Last week’s guest article from Andy Rosen about protecting your IP before you sell a Non-Fungible Token (NFT) provoked considerable interest, with many readers asking for us to once again look at the fast-evolving NFT sector.
What do we mean by NFTs? ‘Non-fungible’ means that the object is unique and cannot be replaced with something else. For example, a £ or a $ or a € is fungible i.e., it can be traded/swapped for another £ or $ or €. If you were to trade a ‘one-of-a-kind’ asset e.g., a non-fungible asset such as a video, Tweet or picture for a different asset, you would have something completely different. The token part of an NFT signifies that the asset as a digital representation on a Blockchain; initially Ethereum was used but, increasingly, we are seeing more Blockchains offering their own version of NFTs, with the huge advantage that other Blockchains can be used at a fraction of the cost of using Ethereum.
Undeniably, the fashion industry is obsessed with authenticity and exclusivity. After all, this is how it is able to justify such high prices, and an NFT able to prove authenticity and exclusivity was ultimately always going to appeal to the global fashion houses. The fact that an NFT can be used in the real world (as well as the virtual world of gaming) offers a whole new market for the fashion industry to monetise its brands accordingly. An Accenture report estimates that the global gaming industry exceeds $300billion and now NFTs can be sold and traded in the gaming industry by fashion brands.
Gucci’s ‘Queen Bee Dionysus’ bag, was originally priced at $5.50, but with clever digital marketing and promotion by being available for just an hour day on two days, its price rocketed to $4,115. It is not simply bags though, as Gucci recently auctioned a four-minute NFT video at Christie’s for $25,000, demonstrating that global fashion brands are undoubtedly beginning to pay attention to NFTs! NFTS have encouraged new fashion-dedicated NFT platforms, such as Neuno, to be established for designers and allow customers to pay with credit cards and cryptocurrencies. As the magazine Vogue mentioned in a recent article, DressX is another NFT marketplace for the fashion industry.

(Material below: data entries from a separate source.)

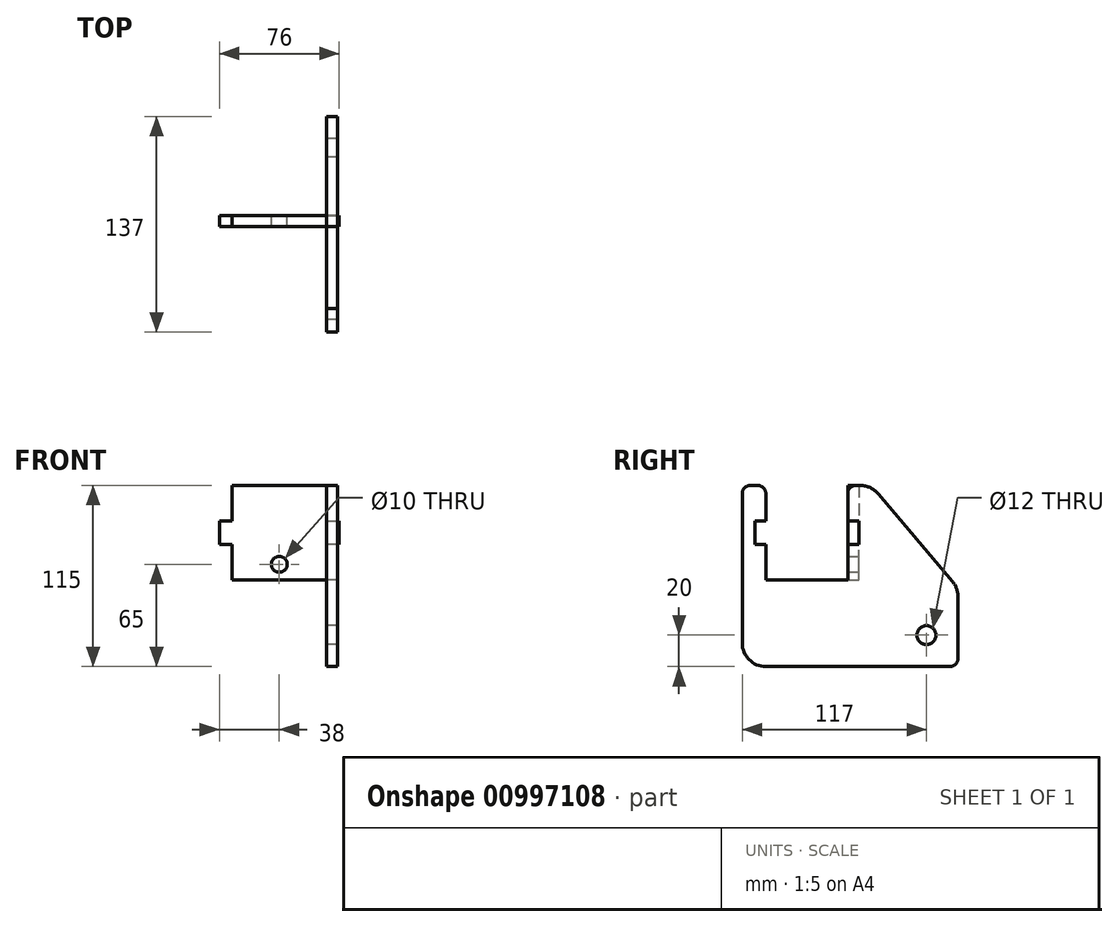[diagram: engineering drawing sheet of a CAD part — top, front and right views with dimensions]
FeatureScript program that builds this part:
annotation { "Feature Type Name" : "Feature", "Feature Type Description" : "" }
export const myFeature = defineFeature(function(context is Context, id is Id, definition is map)
    precondition{}
    {
        {
            var Q0;
            Q0=qCreatedBy(makeId("Right.planeOp"),FACE);
            var sketch = newSketch(context, id + "F0", { "sketchPlane" : qUnion([Q0])});
            skCircle(sketch, "E0", {"center": v(0, 0) * mm, "radius": 6 * mm});
            skLineSegment(sketch, "E1", {"start": v(15, -20) * mm, "end": v(-102, -20) * mm});
            skLineSegment(sketch, "E2", {"start": v(-117, -5) * mm, "end": v(-117, 90) * mm});
            skLineSegment(sketch, "E3", {"start": v(-112, 95) * mm, "end": v(-107, 95) * mm});
            skLineSegment(sketch, "E4", {"start": v(-102, 90) * mm, "end": v(-102, 72.5) * mm});
            skLineSegment(sketch, "E5", {"start": v(-102, 35) * mm, "end": v(-50, 35) * mm});
            skLineSegment(sketch, "E6", {"start": v(-50, 35) * mm, "end": v(-50, 57.5) * mm});
            skLineSegment(sketch, "E7", {"start": v(20, 24.5) * mm, "end": v(20, -15) * mm});
            skLineSegment(sketch, "E8", {"start": v(-45, 95) * mm, "end": v(-41.96, 95) * mm});
            skLineSegment(sketch, "E9", {"start": v(-30.5, 89.69) * mm, "end": v(16.45, 34.2) * mm});
            skPoint(sketch, "E10.visualSharp", {"position": v(-117, 95) * mm});
            skArc(sketch, "E10.filletArc", {"start": v(-112, 95) * mm, "mid": v(-115.54, 93.54) * mm, "end": v(-117, 90) * mm});
            skPoint(sketch, "E11.visualSharp", {"position": v(-102, 95) * mm});
            skArc(sketch, "E11.filletArc", {"start": v(-102, 90) * mm, "mid": v(-103.46, 93.54) * mm, "end": v(-107, 95) * mm});
            skPoint(sketch, "E12.visualSharp", {"position": v(-50, 95) * mm});
            skArc(sketch, "E12.filletArc", {"start": v(-45, 95) * mm, "mid": v(-48.54, 93.54) * mm, "end": v(-50, 90) * mm});
            skLineSegment(sketch, "E13", {"start": v(-102, 72.5) * mm, "end": v(-109, 72.5) * mm});
            skLineSegment(sketch, "E14", {"start": v(-109, 72.5) * mm, "end": v(-109, 57.5) * mm});
            skLineSegment(sketch, "E15", {"start": v(-109, 57.5) * mm, "end": v(-102, 57.5) * mm});
            skLineSegment(sketch, "E16", {"start": v(-50, 72.5) * mm, "end": v(-43, 72.5) * mm});
            skLineSegment(sketch, "E17", {"start": v(-43, 72.5) * mm, "end": v(-43, 57.5) * mm});
            skLineSegment(sketch, "E18", {"start": v(-43, 57.5) * mm, "end": v(-50, 57.5) * mm});
            skPoint(sketch, "E19", {"position": v(-109, 65) * mm});
            skLineSegment(sketch, "E20.trimOffspring", {"start": v(-102, 57.5) * mm, "end": v(-102, 35) * mm});
            skLineSegment(sketch, "E21.trimOffspring", {"start": v(-50, 72.5) * mm, "end": v(-50, 90) * mm});
            skPoint(sketch, "E22.visualSharp", {"position": v(-117, -20) * mm});
            skArc(sketch, "E22.filletArc", {"start": v(-117, -5) * mm, "mid": v(-112.6, -15.6) * mm, "end": v(-102, -20) * mm});
            skPoint(sketch, "E23.visualSharp", {"position": v(20, 30) * mm});
            skArc(sketch, "E23.filletArc", {"start": v(20, 24.5) * mm, "mid": v(19.08, 29.66) * mm, "end": v(16.45, 34.2) * mm});
            skPoint(sketch, "E24.visualSharp", {"position": v(20, -20) * mm});
            skArc(sketch, "E24.filletArc", {"start": v(15, -20) * mm, "mid": v(18.54, -18.54) * mm, "end": v(20, -15) * mm});
            skPoint(sketch, "E25.visualSharp", {"position": v(-35, 95) * mm});
            skArc(sketch, "E25.filletArc", {"start": v(-30.5, 89.69) * mm, "mid": v(-35.65, 93.6) * mm, "end": v(-41.96, 95) * mm});
            skSolve(sketch);
        }
        {
            var Q0;
            Q0 = qSketchRegion(id + "F0", true);
            extrude(context, id + "F1", {"entities" : qUnion([Q0]), "depth" : 7 * mm, "offsetDistance" : 25 * mm});
        }
        {
            var Q0;
            Q0=makeQuery(id+"F1.opExtrude","SWEPT_FACE",FACE,{"disambiguationData":[OSD([sQuery(id+"F0.wireOp",EDGE,"E17")])]});
            var sketch = newSketch(context, id + "F2", { "sketchPlane" : qUnion([Q0])});
            skLineSegment(sketch, "E26", {"start": v(8, 72.5) * mm, "end": v(8, 57.5) * mm});
            skLineSegment(sketch, "E27", {"start": v(8, 57.5) * mm, "end": v(0, 57.5) * mm});
            skLineSegment(sketch, "E28", {"start": v(0, 57.5) * mm, "end": v(0, 35) * mm});
            skLineSegment(sketch, "E29", {"start": v(0, 35) * mm, "end": v(-60, 35) * mm});
            skLineSegment(sketch, "E30", {"start": v(-60, 35) * mm, "end": v(-60, 57.5) * mm});
            skLineSegment(sketch, "E31", {"start": v(-60, 57.5) * mm, "end": v(-68, 57.5) * mm});
            skLineSegment(sketch, "E32", {"start": v(-68, 57.5) * mm, "end": v(-68, 72.5) * mm});
            skLineSegment(sketch, "E33", {"start": v(-68, 72.5) * mm, "end": v(-60, 72.5) * mm});
            skLineSegment(sketch, "E34", {"start": v(-60, 72.5) * mm, "end": v(-60, 95) * mm});
            skLineSegment(sketch, "E35", {"start": v(-60, 95) * mm, "end": v(0, 95) * mm});
            skLineSegment(sketch, "E36", {"start": v(0, 95) * mm, "end": v(0, 72.5) * mm});
            skLineSegment(sketch, "E37", {"start": v(0, 72.5) * mm, "end": v(8, 72.5) * mm});
            skPoint(sketch, "E38", {"position": v(-68, 65) * mm});
            skCircle(sketch, "E39", {"center": v(-30, 45) * mm, "radius": 5 * mm});
            skPoint(sketch, "E39.centerSnap0", {"position": v(-30, 35) * mm});
            skSolve(sketch);
        }
        {
            var Q0;
            Q0 = qSketchRegion(id + "F2", true);
            extrude(context, id + "F3", {"entities" : qUnion([Q0]), "depth" : 7 * mm, "offsetDistance" : 25 * mm});
        }
    });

DressX – The Atari Classic Robe
Interesting to note is that John Egan, CEO of L’Atelier BNP Paribas, predicts: “Spending on items like digital clothes and character upgrades to grow to $129 billion in 2021 from $109 billion in 2019. Because NFTs can act as a ‘digital twin’ of a real-life garment—proving authenticity and provenance—brands like Louis Vuitton and Nike are now actively investing in blockchain technology.”
Furthermore, as the publication nssmag.com has commented, there are four reasons why NFTs are attracting the global fashion brands:
• “An NFT can make virtual fashion items as unequivocally ‘signed’ and unique as tangible products, solving the problem of absolute reproducibility of digital clothes.
• With NFTs, the field of products that can be sold as unique is widened. A fashion brand could sell the video of its show or individual backstage photos as NFTs: there may be digital copies on YouTube, for example, but the NFT makes it possible to track down the original piece, which could therefore be purchased by a collector as an original work of art.
• They could be used to extend the value of physical products. They could therefore act as certificates of authenticity in the form of digital artwork to reinforce the uniqueness /scarcity of a product but also as a digital copy “associated” with the physical product and therefore usable online for the avatars of a video game.
• NFT as certified could have an impact on the world of resell, not only by keeping an accurate map of the changes of ownership of a certain object but also, for example, by providing brands with a percentage of royalties every time their product is sold in the secondary luxury market.”
Whilst sales of NFTs have fallen recently from the $2billion we witnessed in Q1 of 2021, we are equally seeing more global brands entering this sector and new NFT platforms being launched – such as WENEW, founded by Beeples, who sold his NFT for $69million. WENEW is an NFT marketplace for the sports industry, history and pop culture and, to coincide with Wimbledon fortnight, it is launching NFTs around the tennis player Andy Murray.
Interestingly, also of note is that while the Chinese have recently been clamping down on cryptos such as Bitcoin (by closing mining operations in China), according to Reuters they would appear to be encouraging NFTs – calling them Digital Art. Alipay, which is owned by the Chinese company, Ant Group, sold 16,000 NFTs at $1.52 each within hours. The NFT buyers of the image will appear whenever they use Alipay. If NFTs remain outside the scope of the crypto crackdown in China this ought to fuel the prices of NFTs globally only further. In June 2021, the BBC reported that there was a growing trend for the Chinese to be less conspicuous with their consumption and buying of luxury fashion brands. One wonders therefore, will Chinese buyers of physical luxury goods turn their buying power to digital goods such as NFTs?